## ASSIGNMENT
Copy, exactly as written, the lines that begin at the one containing "right shoulder: (1087, 417, 10)" and end at the one containing "right elbow: (272, 497, 6)". Skip any pictures in the data below.

## RAW DATA
'''

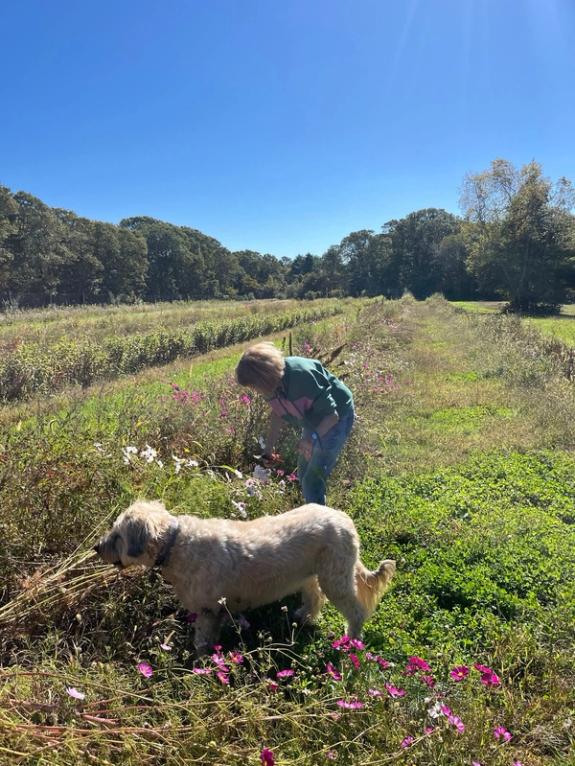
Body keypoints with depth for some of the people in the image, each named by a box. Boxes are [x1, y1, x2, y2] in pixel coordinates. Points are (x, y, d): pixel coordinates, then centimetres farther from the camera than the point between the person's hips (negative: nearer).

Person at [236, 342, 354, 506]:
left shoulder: (302, 376, -37)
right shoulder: (272, 383, -14)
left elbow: (332, 414, -30)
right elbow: (278, 413, 6)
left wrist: (313, 437, -45)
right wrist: (268, 449, 2)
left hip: (336, 418, -8)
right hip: (314, 422, 8)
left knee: (313, 480, -12)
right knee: (303, 475, 16)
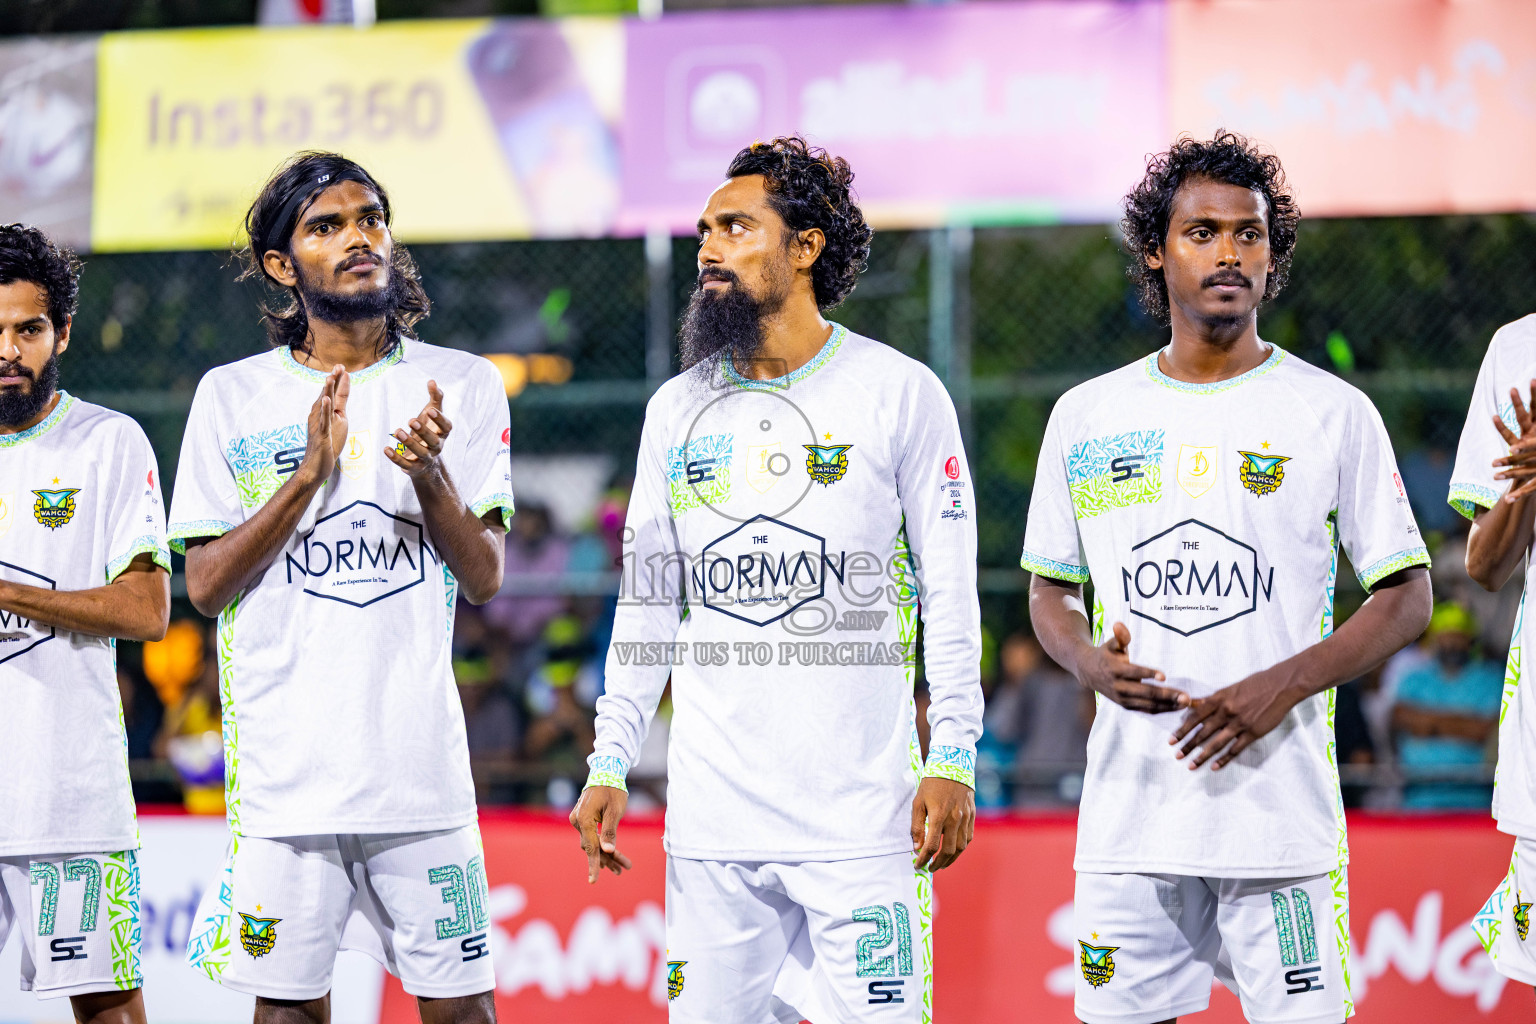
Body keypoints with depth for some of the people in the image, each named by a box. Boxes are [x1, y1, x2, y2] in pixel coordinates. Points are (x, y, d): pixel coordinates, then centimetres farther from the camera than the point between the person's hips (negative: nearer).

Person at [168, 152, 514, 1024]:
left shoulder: (464, 386, 6)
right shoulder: (233, 398, 6)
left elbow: (485, 578, 2)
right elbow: (206, 584, 0)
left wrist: (431, 477, -17)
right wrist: (310, 474, -12)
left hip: (418, 756, 0)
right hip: (282, 764, 0)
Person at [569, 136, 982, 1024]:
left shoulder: (900, 394, 0)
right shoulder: (677, 410, 11)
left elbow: (952, 594, 0)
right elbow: (647, 605, 15)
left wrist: (953, 760, -7)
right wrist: (610, 763, 8)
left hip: (861, 816, -3)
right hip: (712, 816, 4)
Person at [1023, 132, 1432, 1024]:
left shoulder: (1333, 412, 1)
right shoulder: (1087, 417, 10)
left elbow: (1407, 597, 2)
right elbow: (1050, 589, 18)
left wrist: (1284, 685, -13)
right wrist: (1091, 662, -5)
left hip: (1283, 812, -2)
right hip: (1128, 810, 3)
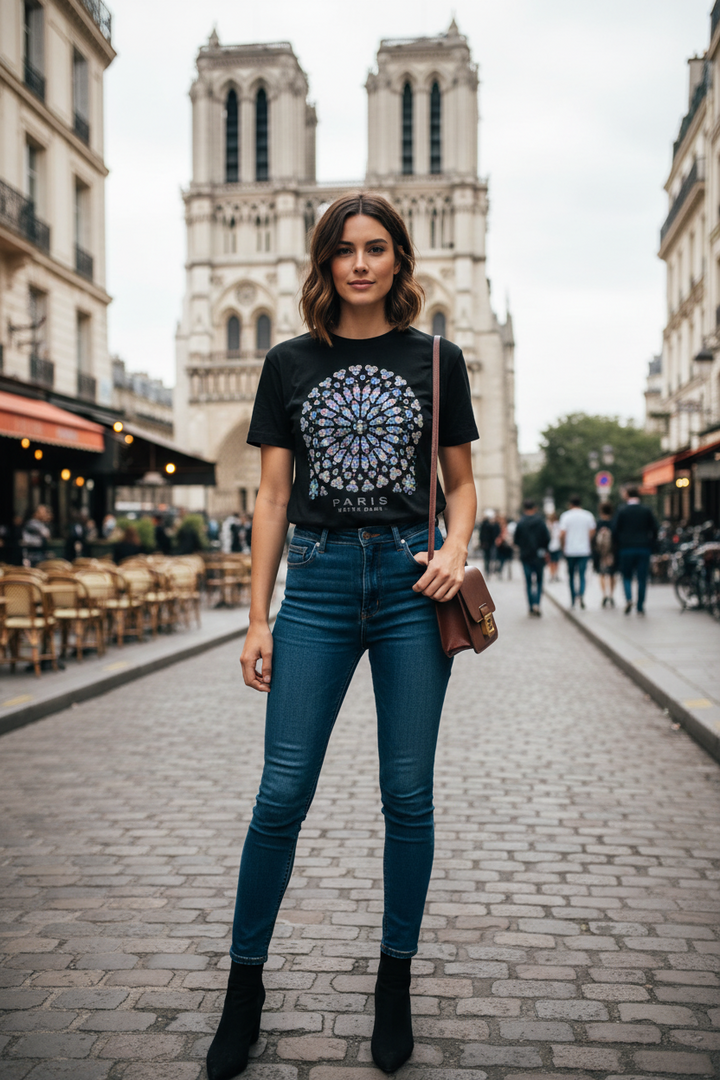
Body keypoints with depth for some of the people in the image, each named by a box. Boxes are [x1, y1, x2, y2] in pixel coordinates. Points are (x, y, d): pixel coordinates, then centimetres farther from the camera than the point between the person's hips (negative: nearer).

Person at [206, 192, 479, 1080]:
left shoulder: (437, 360, 8)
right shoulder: (291, 363, 8)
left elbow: (460, 483, 12)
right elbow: (272, 497, 6)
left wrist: (456, 551, -9)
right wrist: (257, 619, 2)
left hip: (409, 581, 0)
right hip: (318, 581, 0)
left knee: (408, 796, 5)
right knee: (281, 793, -1)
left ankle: (394, 983, 23)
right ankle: (245, 985, 17)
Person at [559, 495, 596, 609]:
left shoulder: (565, 516, -3)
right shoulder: (588, 515, 2)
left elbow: (562, 535, -7)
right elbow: (592, 533, 3)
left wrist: (563, 547, 7)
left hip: (570, 550, 0)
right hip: (584, 550, 1)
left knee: (571, 575, 11)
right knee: (582, 574, 2)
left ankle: (573, 600, 15)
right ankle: (581, 594, -23)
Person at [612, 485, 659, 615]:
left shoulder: (621, 511, -3)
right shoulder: (647, 511, 2)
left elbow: (615, 530, -4)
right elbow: (655, 529, 2)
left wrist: (618, 546, 8)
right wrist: (651, 545, 11)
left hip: (626, 549, -1)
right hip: (644, 549, 1)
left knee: (626, 576, 10)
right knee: (642, 578, 4)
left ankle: (628, 598, -14)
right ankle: (640, 607, 3)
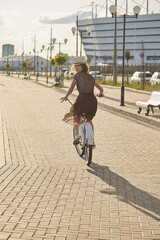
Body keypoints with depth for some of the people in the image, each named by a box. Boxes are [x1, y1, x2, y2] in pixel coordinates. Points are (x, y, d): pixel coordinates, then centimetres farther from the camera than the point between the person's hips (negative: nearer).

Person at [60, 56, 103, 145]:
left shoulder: (77, 75, 4)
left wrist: (66, 97, 9)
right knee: (89, 119, 29)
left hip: (82, 98, -4)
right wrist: (100, 94, 41)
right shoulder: (90, 76, 19)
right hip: (92, 100, 4)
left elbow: (71, 89, -4)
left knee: (76, 117, 23)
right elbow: (101, 89, 21)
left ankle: (77, 135, 2)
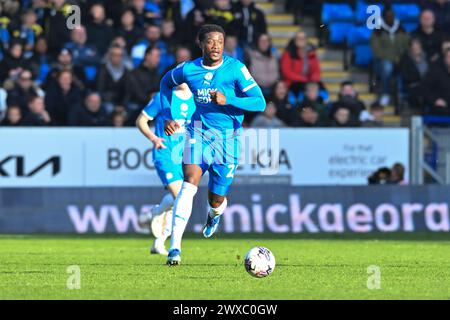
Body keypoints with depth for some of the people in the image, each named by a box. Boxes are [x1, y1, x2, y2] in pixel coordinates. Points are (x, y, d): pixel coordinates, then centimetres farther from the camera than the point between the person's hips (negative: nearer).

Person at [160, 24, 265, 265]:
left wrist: (227, 100, -28)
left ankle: (214, 215, 51)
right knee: (189, 184, -24)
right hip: (198, 132, 0)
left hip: (227, 138, 0)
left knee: (216, 200, 8)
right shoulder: (188, 70, -2)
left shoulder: (236, 69, -10)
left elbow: (259, 103, -15)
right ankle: (175, 247, -30)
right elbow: (166, 83, 21)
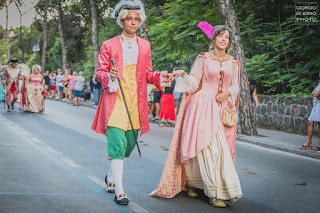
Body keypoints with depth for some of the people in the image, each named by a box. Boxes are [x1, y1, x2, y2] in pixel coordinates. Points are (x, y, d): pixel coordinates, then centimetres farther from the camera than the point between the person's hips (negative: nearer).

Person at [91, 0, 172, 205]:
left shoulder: (145, 45, 13)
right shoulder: (109, 45, 2)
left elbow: (147, 74, 15)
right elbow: (100, 72, 3)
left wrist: (160, 77, -6)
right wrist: (109, 77, -19)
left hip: (136, 102, 4)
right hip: (115, 101, -4)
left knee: (129, 145, 10)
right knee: (117, 144, -13)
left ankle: (111, 176, 35)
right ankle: (119, 191, -8)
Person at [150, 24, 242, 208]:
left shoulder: (233, 63, 12)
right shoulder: (203, 59, 3)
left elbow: (235, 85, 13)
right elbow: (194, 83, 1)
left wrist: (228, 92, -7)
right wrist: (183, 74, -17)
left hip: (223, 108, 5)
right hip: (204, 106, -4)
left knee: (221, 148, 3)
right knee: (209, 146, -14)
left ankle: (193, 183, 18)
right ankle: (215, 193, -12)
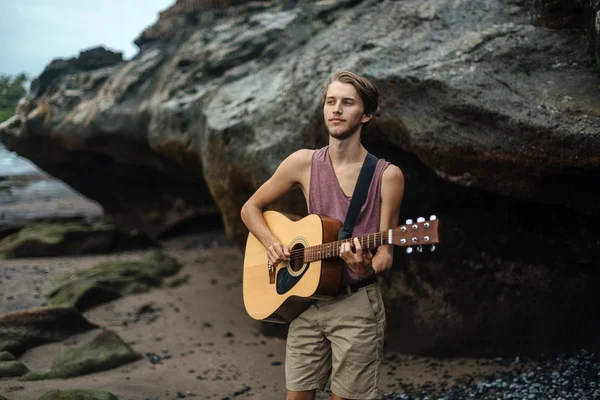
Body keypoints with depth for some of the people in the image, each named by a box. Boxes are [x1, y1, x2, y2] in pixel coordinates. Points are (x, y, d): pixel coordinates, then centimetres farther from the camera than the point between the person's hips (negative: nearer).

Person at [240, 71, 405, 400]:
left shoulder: (387, 176, -8)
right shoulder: (303, 163, 1)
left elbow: (384, 252, -5)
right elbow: (251, 208, 11)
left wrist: (366, 268, -27)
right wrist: (272, 244, -7)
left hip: (357, 306, -3)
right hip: (306, 302, 3)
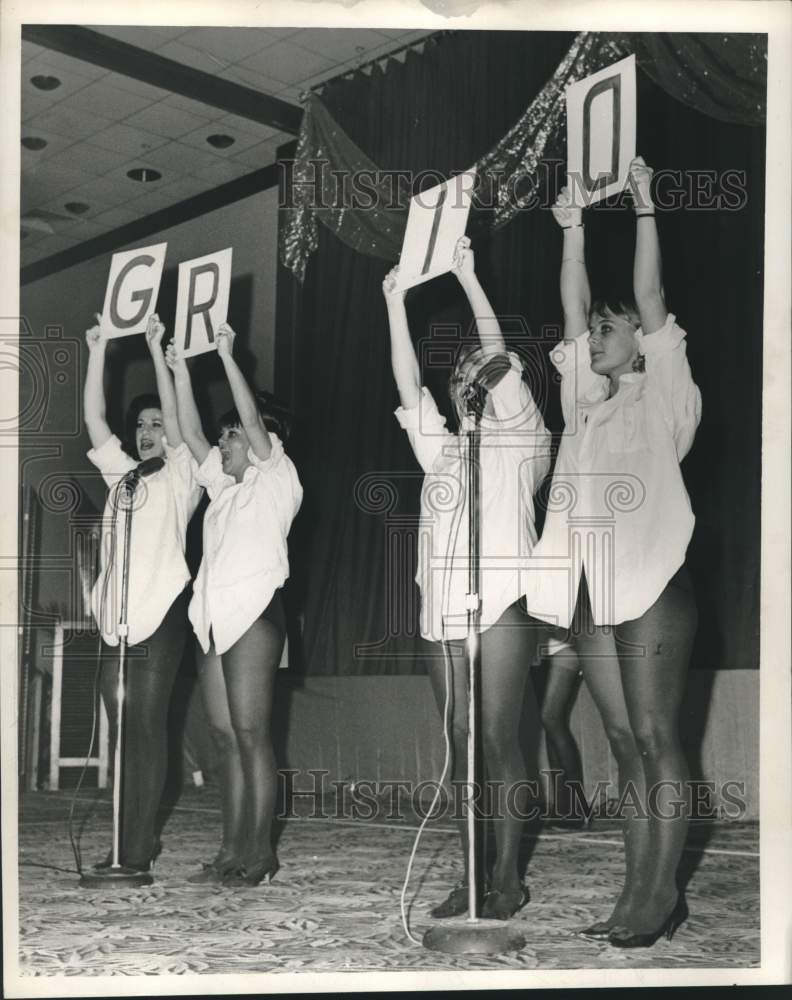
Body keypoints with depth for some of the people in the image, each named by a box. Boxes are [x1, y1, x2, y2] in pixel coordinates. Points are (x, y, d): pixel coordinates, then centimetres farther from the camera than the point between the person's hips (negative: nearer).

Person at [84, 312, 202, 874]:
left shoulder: (179, 477, 5)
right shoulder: (121, 472, 18)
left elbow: (175, 417, -7)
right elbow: (94, 418, 11)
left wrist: (157, 347, -9)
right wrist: (98, 351, 5)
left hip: (160, 617, -6)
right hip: (116, 620, 6)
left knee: (147, 729, -7)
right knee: (124, 732, 8)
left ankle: (136, 849, -6)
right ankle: (138, 841, 16)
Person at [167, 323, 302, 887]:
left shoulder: (277, 481, 4)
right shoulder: (224, 487, 23)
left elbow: (256, 423, -8)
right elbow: (192, 435, 19)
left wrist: (228, 356, -9)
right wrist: (181, 372, 14)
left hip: (254, 612, -8)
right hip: (214, 618, 8)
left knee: (251, 732, -10)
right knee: (225, 735, 5)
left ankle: (260, 853, -8)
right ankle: (232, 851, 6)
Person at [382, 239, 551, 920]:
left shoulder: (520, 438, 9)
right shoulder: (442, 449, 23)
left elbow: (501, 360, -1)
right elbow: (409, 385, 15)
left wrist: (468, 278, -2)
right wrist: (396, 303, 11)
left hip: (499, 602, -5)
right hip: (443, 607, 5)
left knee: (498, 738, -9)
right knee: (460, 742, 4)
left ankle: (508, 878, -5)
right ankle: (472, 875, 7)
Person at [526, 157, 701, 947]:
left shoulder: (663, 394, 6)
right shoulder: (585, 398, 19)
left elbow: (650, 298, -2)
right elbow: (574, 313, 12)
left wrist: (644, 209, -3)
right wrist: (572, 232, 9)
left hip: (650, 580, -6)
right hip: (589, 587, 6)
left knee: (655, 738, -5)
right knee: (624, 742, 7)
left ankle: (661, 895, -2)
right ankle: (637, 891, 11)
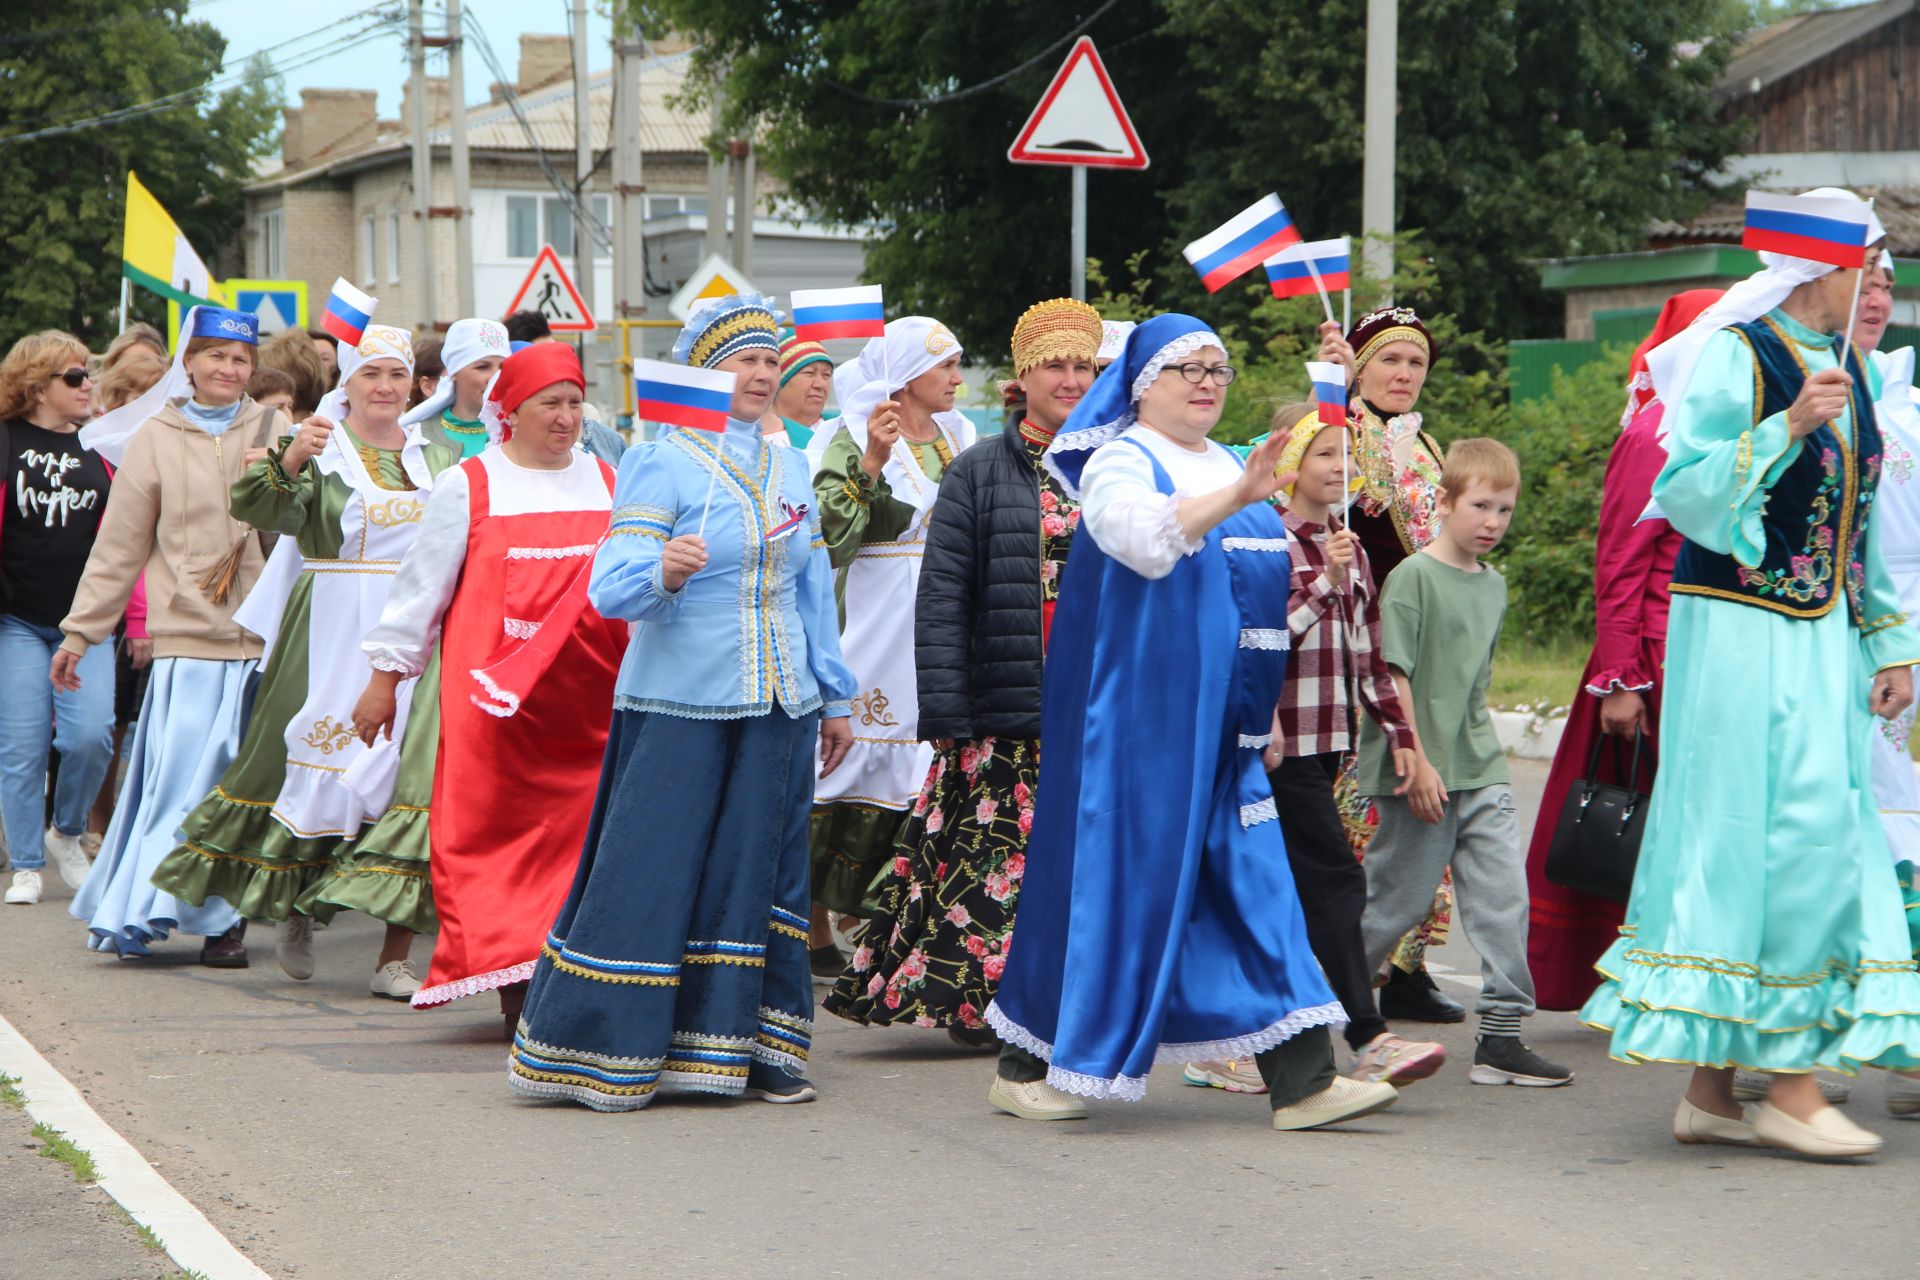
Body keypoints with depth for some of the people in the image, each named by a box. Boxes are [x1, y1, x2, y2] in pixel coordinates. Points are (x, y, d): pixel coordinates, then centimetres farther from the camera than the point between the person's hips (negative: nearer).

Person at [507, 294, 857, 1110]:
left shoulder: (788, 467, 14)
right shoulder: (660, 463, -5)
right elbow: (612, 586, -15)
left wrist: (833, 697, 18)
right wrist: (664, 571, -36)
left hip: (777, 706, 6)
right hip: (679, 703, -6)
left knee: (761, 870, 6)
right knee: (652, 869, -5)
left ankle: (743, 1046, 11)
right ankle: (597, 1050, 2)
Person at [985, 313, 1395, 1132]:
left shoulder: (1226, 466, 17)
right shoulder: (1118, 464, -7)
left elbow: (1256, 576, 29)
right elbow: (1146, 536, -29)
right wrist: (1235, 497, -42)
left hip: (1219, 723, 7)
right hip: (1137, 716, -7)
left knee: (1252, 882, 0)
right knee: (1107, 874, -3)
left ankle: (1302, 1079, -4)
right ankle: (1025, 1066, 9)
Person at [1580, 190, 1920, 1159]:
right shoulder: (1737, 358, -9)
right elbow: (1682, 491, -15)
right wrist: (1788, 427, -22)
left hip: (1821, 637, 8)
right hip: (1741, 633, -8)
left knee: (1825, 840, 5)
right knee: (1786, 835, -11)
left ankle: (1711, 1089, 9)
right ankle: (1790, 1088, -7)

'''

## ANSWER AREA
right shoulder: (1087, 417, 10)
left elbow: (1407, 597, 2)
right elbow: (1050, 589, 18)
left wrist: (1284, 685, -13)
right wrist: (1091, 662, -5)
left hip: (1283, 812, -2)
right hip: (1128, 810, 3)
Body keypoints with depth for some of the people in the image, each named by a box. Boxes are [x1, y1, x2, y2] in pixel coordinates. Points are (x, y, d): pixel coordinates, then centimetres farther from the camera than the point between the person's hips (negative: nearer).

Person at [206, 192, 479, 1080]:
left shoulder: (437, 360, 8)
right shoulder: (291, 363, 8)
left elbow: (460, 483, 12)
right elbow: (272, 497, 6)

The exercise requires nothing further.